→ **What you should do**:
Write out the text read from the pictures in the entries below, replacing each "VEREADOR" with "KANDIDAT" and leaving everything else unchanged; omit the pictures themselves.

→ **Material supplied**:
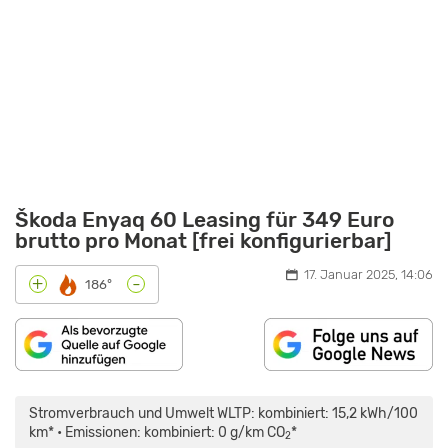
Škoda Enyaq 60 Leasing für 349 Euro
brutto pro Monat [frei konfigurierbar]
17. Januar 2025, 14:06
-
+
186°
„SKODA
ENYAQ
(2024)
Stromverbrauch und Umwelt WLTP: kombiniert: 15,2 kWh/100
|
MEHR
km* • Emissionen: kombiniert: 0 g/km CO
*
2
LEISTUNG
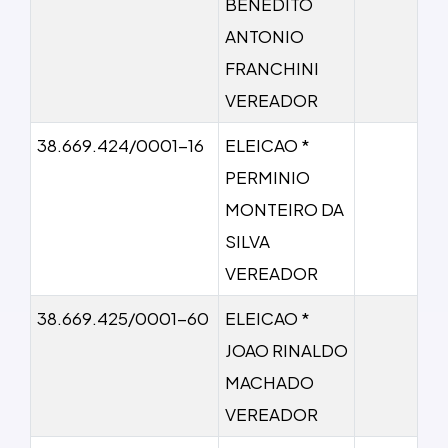
BENEDITO
ANTONIO
FRANCHINI
VEREADOR
38.669.424/0001-16
ELEICAO *
PERMINIO
MONTEIRO DA
SILVA
VEREADOR
38.669.425/0001-60
ELEICAO *
JOAO RINALDO
MACHADO
VEREADOR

→ **Answer to this problem**:
Škoda Enyaq 60 Leasing für 349 Euro
brutto pro Monat [frei konfigurierbar]
17. Januar 2025, 14:06
-
+
186°
„SKODA
ENYAQ
(2024)
Stromverbrauch und Umwelt WLTP: kombiniert: 15,2 kWh/100
|
MEHR
km* • Emissionen: kombiniert: 0 g/km CO
*
2
LEISTUNG
BENEDITO
ANTONIO
FRANCHINI
KANDIDAT
38.669.424/0001-16
ELEICAO *
PERMINIO
MONTEIRO DA
SILVA
KANDIDAT
38.669.425/0001-60
ELEICAO *
JOAO RINALDO
MACHADO
KANDIDAT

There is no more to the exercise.